Ils sont mariés par un pasteur à Londres le 31 décembre « en un quart
d’heure, sans messe et pour vingt-cinq francs. Sans papiers. ». La
collaboration de Laforgue aux revues se voit renforcée.
1887.
— En rentrant à Paris, il écrit à sa sœur qu’un rhume, « vieux de trois
mois » le fatigue. Il voit un médecin. Mais son affection pulmonaire
persiste et il ne soupçonne pas la gravité de son mal. Un peu de répit lui est
accordé et les publications reprennent, notamment dans la Revue indépendante dirigée par Edouard Dujardin, assisté de Félix
Fénéon, où paraît chaque mois une Chronique
parisienne. Mais trois semaines seulement après son mariage, Laforgue se
trouve démuni et doit demander des avances. Des amis interviennent, mais son
état de santé ne lui permet plus d’entreprendre de nouvelles démarches. Depuis
avril, une fièvre continue l’exténue et il doit prendre des pilules à base
d’opium, ce qui lui rend tout travail de plus en plus difficile. Il écrit à sa
sœur qu’il a un poumon menacé et qu’il ne pourra pas rester l’hiver à Paris. Il
envisage de partir pour Alger avec sa femme. Dujardin lui offre de réunir en
volume ses Moralités légendaires qu'il compte publier à l'automne.

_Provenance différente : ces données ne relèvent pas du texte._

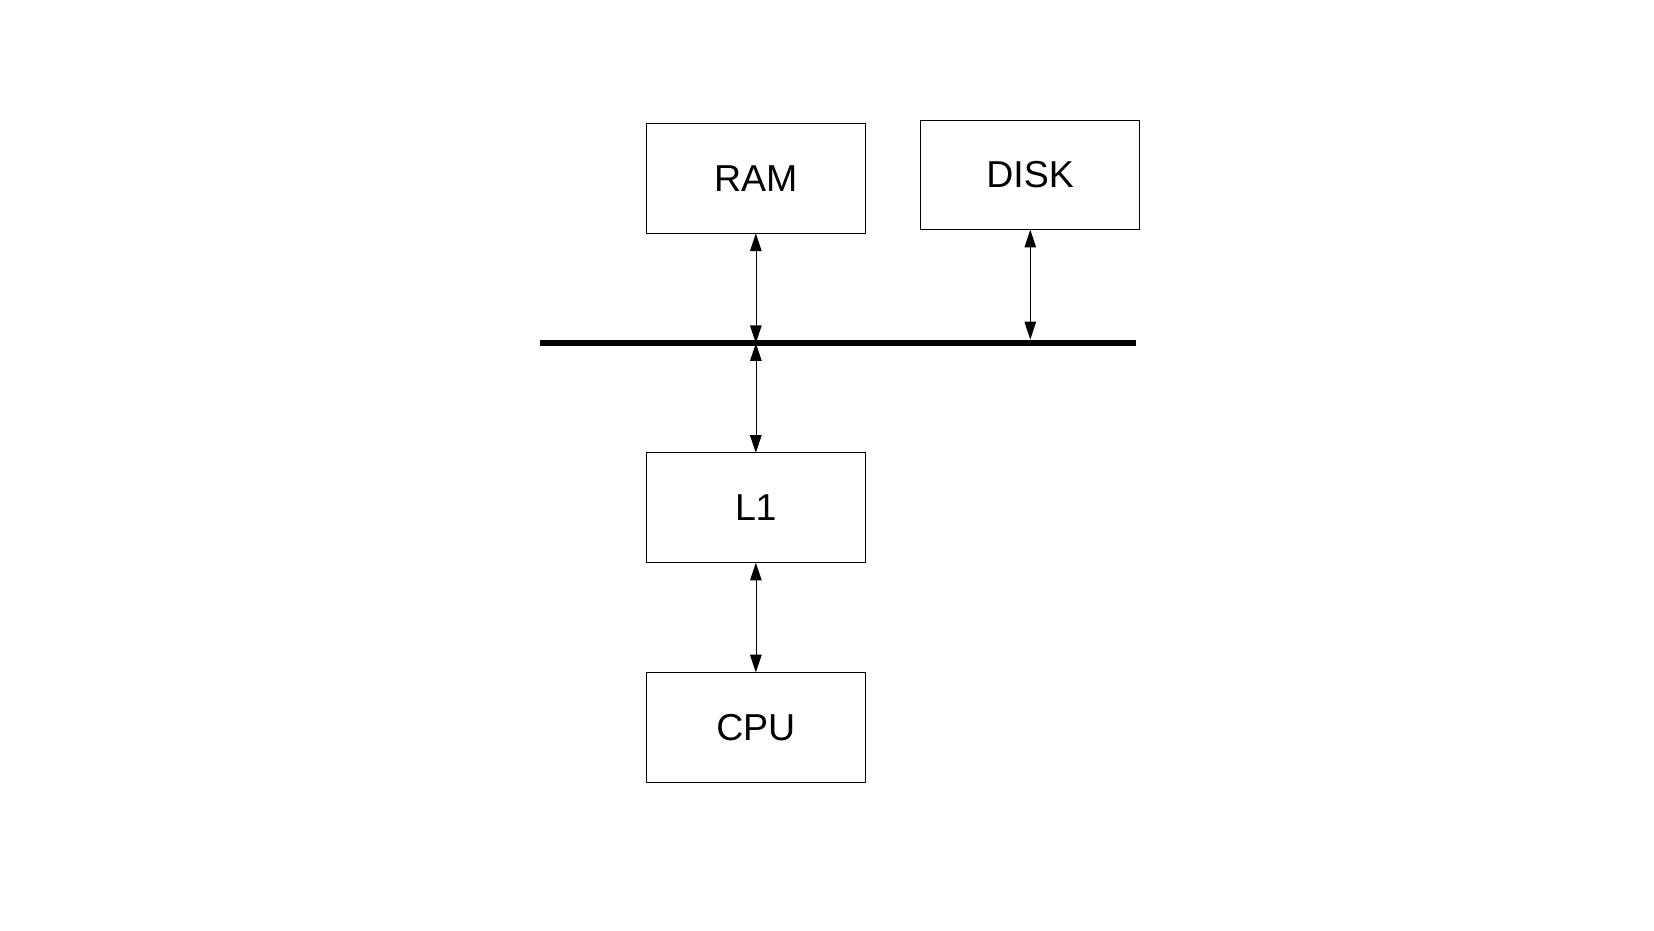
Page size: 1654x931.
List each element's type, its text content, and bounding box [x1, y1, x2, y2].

Laforgue y souscrit, mais il meurt en août,
alors qu’il vient d’avoir 27 ans. On l’inhume au cimetière de Bagneux. Une
dizaine de personnes suivent le convoi : sa veuve, une ou deux autres
femmes, Emile Laforgue, son frère aîné, le musicien Théo Ysaye, le peintre
Seurat et 5 écrivains, dont Paul Bourget, Gustave Kahn, Félix Fénéon, Jean
Moréas et Paul Adam. La saison des vacances avait éloigné de Paris quelques
autres amis.
1888.
— Rentrée en Angleterre, Miss Leah Lee meurt à son tour de phtisie le 6 juin.
Elle venait d’avoir 27 ans elle aussi.